Some Writing From Class Part II

Using two random names from my Facebook…



Lynden: …And the Word was God. We had to write a scene around that.


Kanika: God?


Lynden: Uhuh.


Kanika:         Mmmm….that’s a good one, I guess. You can get a lot out of

God. The big man has nothing if not staying power.


Lynden: God – still inspiring atheists the world over.


Kanika: You’ve…such a way with words.


Lynden: Shall we keep going? We can stay here…


Kanika: No, I think that’s enough.


Lynden: It’s not much more – we just/ took a look…


Kanika: To be honest, I don’t think I’ll both with most of it . Sorry. So much else on. It’s too bloody nice an evening to be thinking about God.


Sorry. I know you took some good notes. Really useful notes.




She goes to pat him on the shoulder, does it once, then stops.


Lynden: Fine. Cool. No problem. A drink then? I. Am. Thirsty!


Kanika: Oooh….I would love to.


Lynden: Great!


Kanika: But I’ve given up drinking.


Lynden: Since when?


Kanika: Last week.


Lynden: But weren’t you drunk on Friday? At your party?


Kanika: Drunk?


Lynden: No?


Kanika: No, that was art. An intense…spewing, art. There were tribal influences, tough on a Western audience. You must’ve missed the introduction.


Lynden: Right, well. Dinner then? There’s a great Korean place around the corner.


Kanika: You know, I’m on this new diet. Good food is wasted on me. Worms. Jihading my colon…


Lynden: Kanika…look…I just need to say…


Kanika: Oh God no.


Lynden: I/ don’t know how…


Kanika: Oooh is that the time?


Lynden: It’s a/ little bit tricky.


Kanika: My housemate will be awfully worried….


Lynden: Oh…Lara?


Kanika: Yes, Lara .


Lynden: Heh.


Kanika: What?


Lynden: I mean, just at the party…while you were…performing….


Kanika: No!


Lynden: It just kinda happened.


Kanika: But…but…it can’t have done!


Lynden: I know, I didn’t expect it either! But occasionally, occasionally in the vigorous washing machine of love, even the strongest colours can bleed/…

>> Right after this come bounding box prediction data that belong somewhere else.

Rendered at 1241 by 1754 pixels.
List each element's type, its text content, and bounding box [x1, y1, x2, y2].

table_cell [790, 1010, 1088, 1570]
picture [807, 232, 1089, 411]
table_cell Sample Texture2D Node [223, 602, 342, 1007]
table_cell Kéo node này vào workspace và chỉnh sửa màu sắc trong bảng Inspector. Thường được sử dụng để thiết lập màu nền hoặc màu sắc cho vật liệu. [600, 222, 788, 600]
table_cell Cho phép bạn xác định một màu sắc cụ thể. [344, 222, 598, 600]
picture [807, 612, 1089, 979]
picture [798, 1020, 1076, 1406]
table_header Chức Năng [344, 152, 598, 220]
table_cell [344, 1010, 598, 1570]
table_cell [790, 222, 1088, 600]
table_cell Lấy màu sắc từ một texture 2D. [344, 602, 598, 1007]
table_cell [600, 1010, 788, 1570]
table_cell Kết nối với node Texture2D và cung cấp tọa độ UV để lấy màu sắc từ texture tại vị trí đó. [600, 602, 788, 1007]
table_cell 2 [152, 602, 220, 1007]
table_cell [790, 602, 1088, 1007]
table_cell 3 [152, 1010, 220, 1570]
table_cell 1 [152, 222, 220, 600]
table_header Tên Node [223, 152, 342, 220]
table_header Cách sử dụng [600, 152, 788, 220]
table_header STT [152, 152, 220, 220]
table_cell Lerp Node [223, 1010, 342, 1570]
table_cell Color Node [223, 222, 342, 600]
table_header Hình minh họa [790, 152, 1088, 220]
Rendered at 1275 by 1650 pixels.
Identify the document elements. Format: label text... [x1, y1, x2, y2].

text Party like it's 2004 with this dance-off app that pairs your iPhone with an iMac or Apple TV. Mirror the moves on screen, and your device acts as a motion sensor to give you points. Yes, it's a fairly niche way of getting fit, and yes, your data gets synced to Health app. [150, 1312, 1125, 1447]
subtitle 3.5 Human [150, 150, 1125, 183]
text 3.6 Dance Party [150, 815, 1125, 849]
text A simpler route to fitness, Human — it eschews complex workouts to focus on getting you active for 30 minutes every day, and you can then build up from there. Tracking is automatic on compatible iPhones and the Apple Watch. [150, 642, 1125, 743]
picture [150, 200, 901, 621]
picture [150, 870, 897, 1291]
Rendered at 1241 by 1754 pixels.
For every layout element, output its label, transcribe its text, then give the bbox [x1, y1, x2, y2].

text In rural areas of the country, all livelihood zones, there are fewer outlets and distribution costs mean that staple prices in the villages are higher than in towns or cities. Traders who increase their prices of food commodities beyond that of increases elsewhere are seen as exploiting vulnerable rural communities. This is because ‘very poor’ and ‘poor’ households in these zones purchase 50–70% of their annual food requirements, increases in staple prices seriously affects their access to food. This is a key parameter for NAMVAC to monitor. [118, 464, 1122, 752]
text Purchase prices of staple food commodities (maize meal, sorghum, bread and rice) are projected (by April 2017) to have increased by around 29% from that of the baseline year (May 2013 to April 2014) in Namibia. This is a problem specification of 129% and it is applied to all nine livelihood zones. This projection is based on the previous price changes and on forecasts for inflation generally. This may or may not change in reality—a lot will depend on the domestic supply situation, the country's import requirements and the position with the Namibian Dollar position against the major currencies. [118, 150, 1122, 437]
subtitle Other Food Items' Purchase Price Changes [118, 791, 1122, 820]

Kanika: …This makes no sense…


Lynden: … and the dazzling red pants, and the whitest of socks – previously with no recourse for a match, find themselves thrashed together by fate and watery booze, and they flush entwined into the Kingdom of Pink.


Kanika: …..


Lynden: Anyway…I threw up on your parakeet. Stuffed him behind the sofa cushion. Sorry.